In a time of fast growing revenues and with a big TV deal coming up, who knows what the salary cap will be by that time. But the MLE has already been determined will be small.

We need only a few simple statistical measures to see the changes here. The MLE was equal to 11.2 percent of the salary cap in 2004/05, 10.1 percen of it in 2009-10 and only 8.4 percent in 2013/14. A full MLE deal in 2004-05 totalled $36,772,500, $33,953,200 in 2009-10 and only $22,652,350 in 2013/14. The cap has grown by 44 percent since 2004-05, while the starting value of the MLE has grown by a mere 8 percent with its length and raises both curtailed.

Put more succinctly, the cap kept growing and the MLE did not. So now, when a player signs for near MLE money, we need to reconsider what it means.

The decreasing of contract sizes and spending power is not unique to the mid-level exception, certainly. But the changing value of the MLE, and the value of the players it can return, is evidential of and directly related to the overall curtailing of league spending ability.

New provisions within the 2011 CBA disincentivised higher payrolls. Teams with higher payrolls were subject not only to more punitive luxury tax penalties and the establishment of the repeater tax, but they also lost many of their roster management tools.

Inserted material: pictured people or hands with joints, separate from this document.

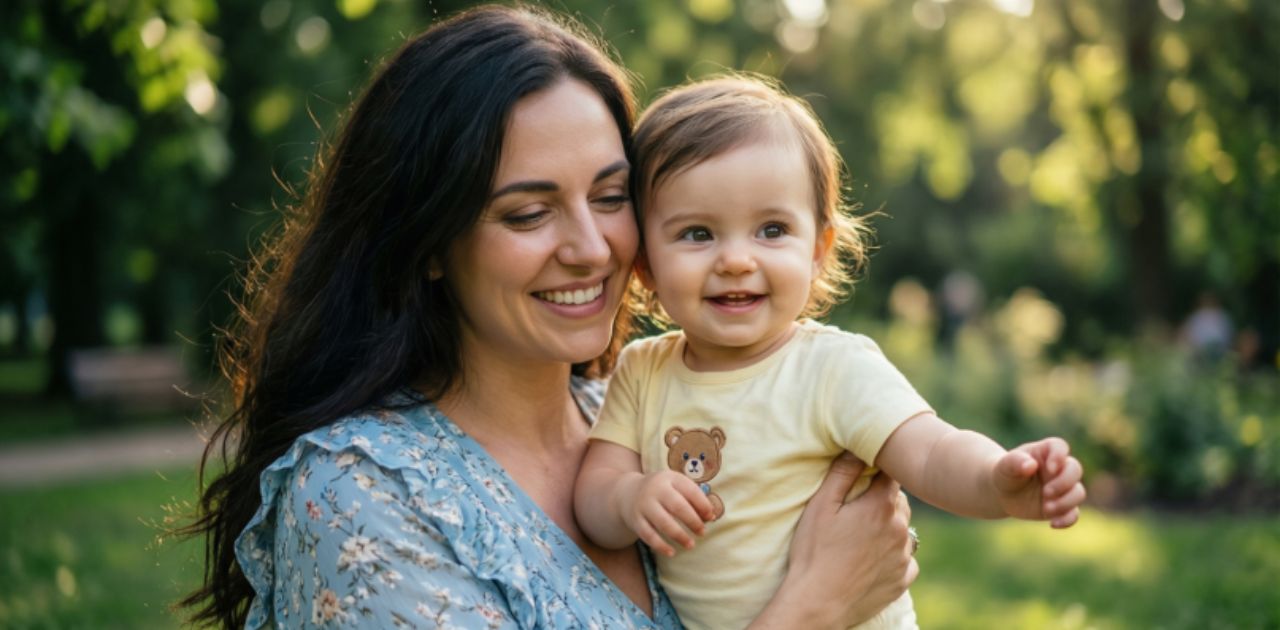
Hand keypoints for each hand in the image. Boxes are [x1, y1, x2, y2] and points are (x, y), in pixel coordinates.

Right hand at [618, 470, 714, 556]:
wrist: (629, 492)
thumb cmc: (663, 492)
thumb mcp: (676, 487)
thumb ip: (694, 499)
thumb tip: (710, 517)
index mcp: (670, 478)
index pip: (690, 490)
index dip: (703, 505)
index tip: (710, 517)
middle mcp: (655, 489)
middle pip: (677, 506)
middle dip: (693, 521)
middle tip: (702, 532)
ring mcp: (644, 505)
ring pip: (663, 522)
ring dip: (679, 535)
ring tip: (691, 545)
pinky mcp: (635, 520)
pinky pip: (648, 535)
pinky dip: (660, 546)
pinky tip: (671, 552)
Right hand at [753, 452, 917, 627]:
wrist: (818, 602)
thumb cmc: (814, 552)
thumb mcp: (820, 506)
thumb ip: (842, 473)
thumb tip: (857, 448)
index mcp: (881, 506)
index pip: (891, 475)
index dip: (879, 473)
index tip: (866, 476)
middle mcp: (900, 529)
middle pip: (899, 502)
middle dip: (883, 501)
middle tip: (858, 510)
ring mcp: (904, 556)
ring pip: (904, 530)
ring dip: (890, 528)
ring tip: (863, 537)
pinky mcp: (903, 579)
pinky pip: (906, 559)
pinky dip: (894, 556)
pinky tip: (872, 559)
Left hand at [992, 437, 1085, 527]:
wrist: (1003, 492)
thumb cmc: (1005, 473)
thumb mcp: (1005, 466)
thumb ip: (1015, 462)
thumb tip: (1030, 465)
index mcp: (1045, 452)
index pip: (1059, 446)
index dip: (1059, 456)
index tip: (1050, 469)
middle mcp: (1059, 468)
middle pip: (1075, 469)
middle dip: (1064, 483)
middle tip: (1045, 493)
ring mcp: (1062, 488)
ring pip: (1078, 492)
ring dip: (1065, 502)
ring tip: (1046, 508)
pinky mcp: (1062, 506)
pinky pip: (1074, 514)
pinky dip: (1067, 519)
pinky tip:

They lost the non-taxpayer MLE, they lost the ability to sign and trade, and their rules on trading became more restrictive.

Moreover, the CBA’s further shortening of maximum contract lengths made roster turnover much more frequent, which also leads to much greater payroll flexibility and potential cap space. It was designed to be more difficult to get stuck, and it has worked.

A combination of these factors, plus the big increases in the salary cap, has made payroll flexibility and cap space rather widespread. Fifteen teams had cap space this year, as opposed to three in 2009 – half the league had room this year, then, rather than just a minority. This is merely the continuation of a recent trend. And more mid-range contracts are this trend’s by-product.

We may be seeing fewer full non-taxpayer MLE contracts due to the hard capping process that accompanies them now, and because of the fact that taxpaying teams only have the little brother MLE to work with, which even when used in its full amount barely passes into the middle class contract range.

But because so many teams have cap space, we are instead seeing ever more contracts of that size given out via this space, particularly by teams with little to no chance of landing the star players for so long automatically associated with being the purpose of having eight figures worth of cap room.

This is not entirely new to the 2011 CBA and was much in evidence in the summer of 2010 for all the unsuccessful LeBron suitors. But the 2011 CBA and its provisions continue and enhance the trend. If a player signs for MLE money now, they are actually signing for less than the average salary, and they are likely not signing it for very long. An MLE or equivalent contract is not that big anymore. The value of contracts changes as the cap does, and our perception must change with it.

MLE money to a good or potentially good role player is not the potential time bomb it once was. Giving this sort of money to Jodie Meeks or Josh McRoberts is not like giving it to Mark Blount or Troy Hudson.

The commitment of a full MLE to a player, or a comparable amount of cap room, is not the financial commitment it once was in light of the stagnation of its starting value and the declined raise percentages. And even if it does go wrong, it does not go wrong for as long. Think Landry Fields, not Brian Cardinal.